Every line below should be given again without alteration.

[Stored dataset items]
»»
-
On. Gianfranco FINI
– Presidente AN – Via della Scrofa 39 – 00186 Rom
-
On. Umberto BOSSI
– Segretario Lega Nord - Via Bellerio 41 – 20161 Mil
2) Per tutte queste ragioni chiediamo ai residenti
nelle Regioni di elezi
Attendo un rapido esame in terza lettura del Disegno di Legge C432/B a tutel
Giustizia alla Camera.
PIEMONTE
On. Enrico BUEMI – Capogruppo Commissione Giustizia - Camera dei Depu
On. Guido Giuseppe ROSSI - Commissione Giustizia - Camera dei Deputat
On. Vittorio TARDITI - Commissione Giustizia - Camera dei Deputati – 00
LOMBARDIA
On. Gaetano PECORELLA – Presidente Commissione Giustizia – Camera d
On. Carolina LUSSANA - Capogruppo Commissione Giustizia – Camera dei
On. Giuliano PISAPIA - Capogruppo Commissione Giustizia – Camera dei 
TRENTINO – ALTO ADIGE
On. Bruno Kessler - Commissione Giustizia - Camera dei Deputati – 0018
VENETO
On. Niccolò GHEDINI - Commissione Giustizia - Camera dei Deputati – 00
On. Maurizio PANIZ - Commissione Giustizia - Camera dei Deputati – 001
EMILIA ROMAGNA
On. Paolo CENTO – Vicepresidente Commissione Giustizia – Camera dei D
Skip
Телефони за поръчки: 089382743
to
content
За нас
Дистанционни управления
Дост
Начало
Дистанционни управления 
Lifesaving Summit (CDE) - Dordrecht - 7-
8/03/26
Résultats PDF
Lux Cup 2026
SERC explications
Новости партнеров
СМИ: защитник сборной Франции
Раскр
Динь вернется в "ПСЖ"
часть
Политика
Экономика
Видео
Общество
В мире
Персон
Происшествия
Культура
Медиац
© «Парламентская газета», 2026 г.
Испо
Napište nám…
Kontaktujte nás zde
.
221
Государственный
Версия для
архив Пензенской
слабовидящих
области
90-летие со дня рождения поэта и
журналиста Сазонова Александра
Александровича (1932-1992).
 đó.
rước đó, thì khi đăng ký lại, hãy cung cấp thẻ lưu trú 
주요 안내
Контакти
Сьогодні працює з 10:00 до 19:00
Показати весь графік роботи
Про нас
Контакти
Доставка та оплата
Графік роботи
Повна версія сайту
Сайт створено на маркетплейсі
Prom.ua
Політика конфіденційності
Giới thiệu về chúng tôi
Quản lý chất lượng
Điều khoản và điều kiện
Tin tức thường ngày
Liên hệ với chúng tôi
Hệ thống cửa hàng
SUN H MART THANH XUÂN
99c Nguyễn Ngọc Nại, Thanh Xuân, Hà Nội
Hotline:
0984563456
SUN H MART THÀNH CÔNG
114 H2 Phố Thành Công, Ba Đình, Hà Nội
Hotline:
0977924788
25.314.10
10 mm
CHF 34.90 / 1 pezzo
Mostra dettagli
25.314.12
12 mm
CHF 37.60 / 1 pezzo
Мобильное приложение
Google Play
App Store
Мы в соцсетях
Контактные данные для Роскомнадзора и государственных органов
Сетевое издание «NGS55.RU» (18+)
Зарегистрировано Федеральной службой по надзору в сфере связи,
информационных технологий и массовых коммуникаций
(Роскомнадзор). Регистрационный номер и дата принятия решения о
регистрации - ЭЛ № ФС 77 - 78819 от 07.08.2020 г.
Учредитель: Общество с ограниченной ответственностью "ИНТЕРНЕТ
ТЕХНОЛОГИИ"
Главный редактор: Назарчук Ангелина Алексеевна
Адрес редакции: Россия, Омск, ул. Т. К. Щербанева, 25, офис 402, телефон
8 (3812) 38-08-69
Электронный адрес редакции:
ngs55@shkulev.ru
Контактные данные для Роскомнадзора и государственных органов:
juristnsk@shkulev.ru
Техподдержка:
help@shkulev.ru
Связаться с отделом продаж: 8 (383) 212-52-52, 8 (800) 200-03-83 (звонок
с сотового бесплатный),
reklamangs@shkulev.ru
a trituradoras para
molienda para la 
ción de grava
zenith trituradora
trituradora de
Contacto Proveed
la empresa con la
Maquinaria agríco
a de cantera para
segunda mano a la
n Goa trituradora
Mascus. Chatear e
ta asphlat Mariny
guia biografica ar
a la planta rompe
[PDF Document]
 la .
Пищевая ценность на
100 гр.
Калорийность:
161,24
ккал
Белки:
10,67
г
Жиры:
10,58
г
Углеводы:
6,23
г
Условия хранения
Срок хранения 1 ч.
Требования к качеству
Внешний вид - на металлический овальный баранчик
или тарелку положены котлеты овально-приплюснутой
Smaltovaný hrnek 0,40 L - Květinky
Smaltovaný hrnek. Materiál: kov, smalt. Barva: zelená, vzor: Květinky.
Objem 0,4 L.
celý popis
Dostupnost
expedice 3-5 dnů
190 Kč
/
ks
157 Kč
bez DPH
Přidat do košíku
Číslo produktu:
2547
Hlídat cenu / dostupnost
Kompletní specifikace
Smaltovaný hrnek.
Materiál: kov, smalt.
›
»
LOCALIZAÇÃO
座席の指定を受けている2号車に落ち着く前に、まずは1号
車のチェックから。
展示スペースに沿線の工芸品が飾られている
««
Answer to this exercise
-
On. Gianfranco FINI
– Presidente AN – Via della Scrofa 39 – 00186 Rom
-
On. Umberto BOSSI
– Segretario Lega Nord - Via Bellerio 41 – 20161 Mil
2) Per tutte queste ragioni chiediamo ai residenti
nelle Regioni di elezi
Attendo un rapido esame in terza lettura del Disegno di Legge C432/B a tutel
Giustizia alla Camera.
PIEMONTE
On. Enrico BUEMI – Capogruppo Commissione Giustizia - Camera dei Depu
On. Guido Giuseppe ROSSI - Commissione Giustizia - Camera dei Deputat
On. Vittorio TARDITI - Commissione Giustizia - Camera dei Deputati – 00
LOMBARDIA
On. Gaetano PECORELLA – Presidente Commissione Giustizia – Camera d
On. Carolina LUSSANA - Capogruppo Commissione Giustizia – Camera dei
On. Giuliano PISAPIA - Capogruppo Commissione Giustizia – Camera dei 
TRENTINO – ALTO ADIGE
On. Bruno Kessler - Commissione Giustizia - Camera dei Deputati – 0018
VENETO
On. Niccolò GHEDINI - Commissione Giustizia - Camera dei Deputati – 00
On. Maurizio PANIZ - Commissione Giustizia - Camera dei Deputati – 001
EMILIA ROMAGNA
On. Paolo CENTO – Vicepresidente Commissione Giustizia – Camera dei D
Skip
Телефони за поръчки: 089382743
to
content
За нас
Дистанционни управления
Дост
Начало
Дистанционни управления 
Lifesaving Summit (CDE) - Dordrecht - 7-
8/03/26
Résultats PDF
Lux Cup 2026
SERC explications
Новости партнеров
СМИ: защитник сборной Франции
Раскр
Динь вернется в "ПСЖ"
часть
Политика
Экономика
Видео
Общество
В мире
Персон
Происшествия
Культура
Медиац
© «Парламентская газета», 2026 г.
Испо
Napište nám…
Kontaktujte nás zde
.
221
Государственный
Версия для
архив Пензенской
слабовидящих
области
90-летие со дня рождения поэта и
журналиста Сазонова Александра
Александровича (1932-1992).
 đó.
rước đó, thì khi đăng ký lại, hãy cung cấp thẻ lưu trú 
주요 안내
Контакти
Сьогодні працює з 10:00 до 19:00
Показати весь графік роботи
Про нас
Контакти
Доставка та оплата
Графік роботи
Повна версія сайту
Сайт створено на маркетплейсі
Prom.ua
Політика конфіденційності
Giới thiệu về chúng tôi
Quản lý chất lượng
Điều khoản và điều kiện
Tin tức thường ngày
Liên hệ với chúng tôi
Hệ thống cửa hàng
SUN H MART THANH XUÂN
99c Nguyễn Ngọc Nại, Thanh Xuân, Hà Nội
Hotline:
0984563456
SUN H MART THÀNH CÔNG
114 H2 Phố Thành Công, Ba Đình, Hà Nội
Hotline:
0977924788
25.314.10
10 mm
CHF 34.90 / 1 pezzo
Mostra dettagli
25.314.12
12 mm
CHF 37.60 / 1 pezzo
Мобильное приложение
Google Play
App Store
Мы в соцсетях
Контактные данные для Роскомнадзора и государственных органов
Сетевое издание «NGS55.RU» (18+)
Зарегистрировано Федеральной службой по надзору в сфере связи,
информационных технологий и массовых коммуникаций
(Роскомнадзор). Регистрационный номер и дата принятия решения о
регистрации - ЭЛ № ФС 77 - 78819 от 07.08.2020 г.
Учредитель: Общество с ограниченной ответственностью "ИНТЕРНЕТ
ТЕХНОЛОГИИ"
Главный редактор: Назарчук Ангелина Алексеевна
Адрес редакции: Россия, Омск, ул. Т. К. Щербанева, 25, офис 402, телефон
8 (3812) 38-08-69
Электронный адрес редакции:
ngs55@shkulev.ru
Контактные данные для Роскомнадзора и государственных органов:
juristnsk@shkulev.ru
Техподдержка:
help@shkulev.ru
Связаться с отделом продаж: 8 (383) 212-52-52, 8 (800) 200-03-83 (звонок
с сотового бесплатный),
reklamangs@shkulev.ru
a trituradoras para
molienda para la 
ción de grava
zenith trituradora
trituradora de
Contacto Proveed
la empresa con la
Maquinaria agríco
a de cantera para
segunda mano a la
n Goa trituradora
Mascus. Chatear e
ta asphlat Mariny
guia biografica ar
a la planta rompe
[PDF Document]
 la .
Пищевая ценность на
100 гр.
Калорийность:
161,24
ккал
Белки:
10,67
г
Жиры:
10,58
г
Углеводы:
6,23
г
Условия хранения
Срок хранения 1 ч.
Требования к качеству
Внешний вид - на металлический овальный баранчик
или тарелку положены котлеты овально-приплюснутой
Smaltovaný hrnek 0,40 L - Květinky
Smaltovaný hrnek. Materiál: kov, smalt. Barva: zelená, vzor: Květinky.
Objem 0,4 L.
celý popis
Dostupnost
expedice 3-5 dnů
190 Kč
/
ks
157 Kč
bez DPH
Přidat do košíku
Číslo produktu:
2547
Hlídat cenu / dostupnost
Kompletní specifikace
Smaltovaný hrnek.
Materiál: kov, smalt.
›
»
LOCALIZAÇÃO
座席の指定を受けている2号車に落ち着く前に、まずは1号
車のチェックから。
展示スペースに沿線の工芸品が飾られている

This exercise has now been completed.